10. A nurse classifies a pressure ulcer according to the type of tissue in the wound bed. What does it indicate if the wound bed has granulation in it?
a. Wound needs debridement
b. The presence of significant infection
c. Colonization by bacteria
d. Movement toward healing

11. When evaluating a patient, the nurse observes an unexpected outcome of treatment when the surrounding skin of an ulcer becomes macerated. The nurse should:
a. obtain a wound culture.
b. apply pressure-reducing devices.
c. use dressings with increased moisture absorption.
d. monitor the patient for systemic signs and symptoms.

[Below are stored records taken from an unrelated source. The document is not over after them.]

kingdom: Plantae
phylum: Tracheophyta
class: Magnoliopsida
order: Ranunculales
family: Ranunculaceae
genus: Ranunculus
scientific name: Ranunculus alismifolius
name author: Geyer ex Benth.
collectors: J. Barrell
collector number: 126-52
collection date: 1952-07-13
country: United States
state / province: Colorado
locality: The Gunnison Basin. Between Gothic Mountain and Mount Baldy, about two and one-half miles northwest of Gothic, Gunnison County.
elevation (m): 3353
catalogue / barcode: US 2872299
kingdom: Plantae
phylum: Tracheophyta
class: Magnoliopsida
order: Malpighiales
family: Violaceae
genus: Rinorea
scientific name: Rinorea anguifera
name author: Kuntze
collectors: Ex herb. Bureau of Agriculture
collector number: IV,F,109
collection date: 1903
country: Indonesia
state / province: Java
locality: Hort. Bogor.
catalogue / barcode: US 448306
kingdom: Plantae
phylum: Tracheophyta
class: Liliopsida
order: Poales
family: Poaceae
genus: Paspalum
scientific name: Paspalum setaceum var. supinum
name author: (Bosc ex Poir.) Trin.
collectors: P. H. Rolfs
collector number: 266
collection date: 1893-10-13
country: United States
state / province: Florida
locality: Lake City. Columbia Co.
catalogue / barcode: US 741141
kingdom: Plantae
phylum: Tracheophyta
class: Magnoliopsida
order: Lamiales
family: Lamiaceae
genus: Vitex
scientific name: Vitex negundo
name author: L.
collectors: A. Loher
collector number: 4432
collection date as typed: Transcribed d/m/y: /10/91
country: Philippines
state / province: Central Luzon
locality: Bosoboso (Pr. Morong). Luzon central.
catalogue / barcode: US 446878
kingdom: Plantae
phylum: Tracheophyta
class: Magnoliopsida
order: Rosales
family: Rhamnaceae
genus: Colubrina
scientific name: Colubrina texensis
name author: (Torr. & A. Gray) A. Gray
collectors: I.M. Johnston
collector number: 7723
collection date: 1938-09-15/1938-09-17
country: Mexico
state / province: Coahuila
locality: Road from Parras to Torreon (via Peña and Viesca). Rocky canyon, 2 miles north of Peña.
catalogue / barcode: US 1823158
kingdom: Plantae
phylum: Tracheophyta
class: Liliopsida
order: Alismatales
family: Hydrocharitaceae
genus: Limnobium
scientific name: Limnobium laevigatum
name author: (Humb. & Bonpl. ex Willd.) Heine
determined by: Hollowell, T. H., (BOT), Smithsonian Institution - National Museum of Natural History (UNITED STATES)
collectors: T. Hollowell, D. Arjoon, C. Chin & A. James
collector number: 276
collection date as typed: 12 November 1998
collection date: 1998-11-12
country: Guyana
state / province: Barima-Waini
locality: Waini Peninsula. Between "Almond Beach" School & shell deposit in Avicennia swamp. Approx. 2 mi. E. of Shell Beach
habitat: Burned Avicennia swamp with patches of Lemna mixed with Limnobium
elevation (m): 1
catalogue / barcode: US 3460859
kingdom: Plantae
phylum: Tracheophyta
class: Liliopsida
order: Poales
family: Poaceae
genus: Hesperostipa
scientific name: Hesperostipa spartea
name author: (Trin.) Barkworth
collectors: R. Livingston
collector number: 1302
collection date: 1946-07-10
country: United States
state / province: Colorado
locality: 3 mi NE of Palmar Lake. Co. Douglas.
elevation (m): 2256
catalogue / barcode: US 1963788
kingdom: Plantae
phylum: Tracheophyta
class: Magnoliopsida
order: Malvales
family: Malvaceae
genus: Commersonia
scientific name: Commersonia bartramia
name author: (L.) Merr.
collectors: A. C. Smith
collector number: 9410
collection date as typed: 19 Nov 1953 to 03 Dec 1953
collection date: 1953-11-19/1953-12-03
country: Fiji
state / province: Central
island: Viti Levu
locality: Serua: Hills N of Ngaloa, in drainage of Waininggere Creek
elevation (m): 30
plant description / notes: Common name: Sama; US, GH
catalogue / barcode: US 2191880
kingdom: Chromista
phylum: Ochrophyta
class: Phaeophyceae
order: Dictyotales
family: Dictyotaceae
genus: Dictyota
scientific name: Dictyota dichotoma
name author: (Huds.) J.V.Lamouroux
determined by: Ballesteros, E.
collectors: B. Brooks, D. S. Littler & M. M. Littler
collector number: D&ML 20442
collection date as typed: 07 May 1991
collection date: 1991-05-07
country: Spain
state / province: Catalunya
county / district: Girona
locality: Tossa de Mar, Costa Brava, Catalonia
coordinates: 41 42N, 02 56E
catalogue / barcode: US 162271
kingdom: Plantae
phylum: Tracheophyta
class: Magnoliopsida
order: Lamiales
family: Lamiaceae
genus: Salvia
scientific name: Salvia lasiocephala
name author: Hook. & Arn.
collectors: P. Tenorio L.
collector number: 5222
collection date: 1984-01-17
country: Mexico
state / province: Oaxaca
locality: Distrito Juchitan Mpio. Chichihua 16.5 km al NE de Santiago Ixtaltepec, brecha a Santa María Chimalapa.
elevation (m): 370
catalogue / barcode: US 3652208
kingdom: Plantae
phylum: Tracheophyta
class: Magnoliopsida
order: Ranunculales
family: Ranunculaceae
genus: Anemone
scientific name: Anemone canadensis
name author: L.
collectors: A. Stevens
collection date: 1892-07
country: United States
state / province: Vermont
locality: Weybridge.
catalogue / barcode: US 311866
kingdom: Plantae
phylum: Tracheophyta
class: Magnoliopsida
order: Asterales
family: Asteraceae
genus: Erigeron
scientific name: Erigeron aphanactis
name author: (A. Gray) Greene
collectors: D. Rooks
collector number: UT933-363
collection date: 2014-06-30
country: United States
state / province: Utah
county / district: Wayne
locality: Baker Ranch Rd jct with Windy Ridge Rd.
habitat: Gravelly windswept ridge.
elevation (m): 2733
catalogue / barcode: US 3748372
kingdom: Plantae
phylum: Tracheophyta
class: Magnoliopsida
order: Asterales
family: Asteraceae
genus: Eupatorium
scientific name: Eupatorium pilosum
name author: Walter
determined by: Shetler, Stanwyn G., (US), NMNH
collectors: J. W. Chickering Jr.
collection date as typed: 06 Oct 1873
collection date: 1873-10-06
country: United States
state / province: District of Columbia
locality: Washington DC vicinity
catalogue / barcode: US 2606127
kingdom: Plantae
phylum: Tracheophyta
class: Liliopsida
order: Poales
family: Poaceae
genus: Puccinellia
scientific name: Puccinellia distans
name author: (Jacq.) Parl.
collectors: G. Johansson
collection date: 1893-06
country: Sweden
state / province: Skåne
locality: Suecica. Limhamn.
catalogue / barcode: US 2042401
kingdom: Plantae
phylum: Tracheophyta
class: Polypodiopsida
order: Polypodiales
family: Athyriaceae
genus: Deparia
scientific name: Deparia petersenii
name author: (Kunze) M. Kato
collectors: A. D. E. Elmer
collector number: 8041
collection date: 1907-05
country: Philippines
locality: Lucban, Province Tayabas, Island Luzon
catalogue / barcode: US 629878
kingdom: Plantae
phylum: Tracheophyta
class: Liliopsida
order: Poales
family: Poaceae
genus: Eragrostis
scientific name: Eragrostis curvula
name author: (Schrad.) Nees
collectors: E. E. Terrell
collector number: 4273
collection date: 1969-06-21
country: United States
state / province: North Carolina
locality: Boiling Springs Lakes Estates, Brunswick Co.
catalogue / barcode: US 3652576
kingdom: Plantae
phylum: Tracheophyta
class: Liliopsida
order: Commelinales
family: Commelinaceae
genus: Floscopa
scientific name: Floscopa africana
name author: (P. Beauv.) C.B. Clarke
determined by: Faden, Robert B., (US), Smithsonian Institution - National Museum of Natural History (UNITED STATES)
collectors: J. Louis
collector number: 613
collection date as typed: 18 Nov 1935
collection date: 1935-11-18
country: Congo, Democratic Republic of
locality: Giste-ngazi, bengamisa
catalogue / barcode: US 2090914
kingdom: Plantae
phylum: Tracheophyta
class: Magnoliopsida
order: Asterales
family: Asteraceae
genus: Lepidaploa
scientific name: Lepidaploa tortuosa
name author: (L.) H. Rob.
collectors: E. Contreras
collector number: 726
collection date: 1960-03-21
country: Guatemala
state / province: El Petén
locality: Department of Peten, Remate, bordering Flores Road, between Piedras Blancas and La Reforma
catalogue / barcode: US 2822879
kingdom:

12. After teaching a home caregiver how to manage a pressure ulcer, the nurse realizes that further education is needed when the caregiver says:
a. “I will be sure to reposition her frequently and keep her off of the pressure ulcer.”
b. “I will wash the pressure ulcer with saline and report any changes in the drainage.”
c. “I know that a thick, black covering will protect the pressure ulcer from getting worse.”
d. “I will let you know if the pressure ulcer starts to smell rotten.”

MULTIPLE RESPONSE

1. The nurse is aware that pressure ulcers can occur: (Select all that apply.)
a. from any position that causes soft tissue compression.
b. because of lack of blood flow (ischemia).
c. only in bed bound patients.
d. in as little as 90 minutes.

2. Patients are at risk for developing pressure ulcers on which areas of the body? (Select all that apply.)
a. Coccyx
b. Nares
c. Ears
d. Genitalia

3. The nurse knows that which of the following factors contribute to the development of pressure ulcers? (Select all that apply.)
a. Friction and shear
b. Immobility
c. Poor nutrition
d. Moisture and ammonia
e. Uncontrolled pain

4. The nurse is planning care for her patient who has a stage II pressure ulcer. Care should include which of the following? (Select all that apply.)
a. A heat lamp to dry the wound
b. Application of topical antibiotics
c. Nutritional assessment
d. Maintaining moisture in the wound

COMPLETION

1. A _______________ is a localized injury to the skin and/or underlying tissue, usually over a bony prominence, as a result of pressure, or pressure in combination with shear and/or friction.

2. When skin layers adhere to the linens and deeper tissue layer move downward, ________ damage occurs.

3. The removal of devitalized tissue in a wound is known as ______________.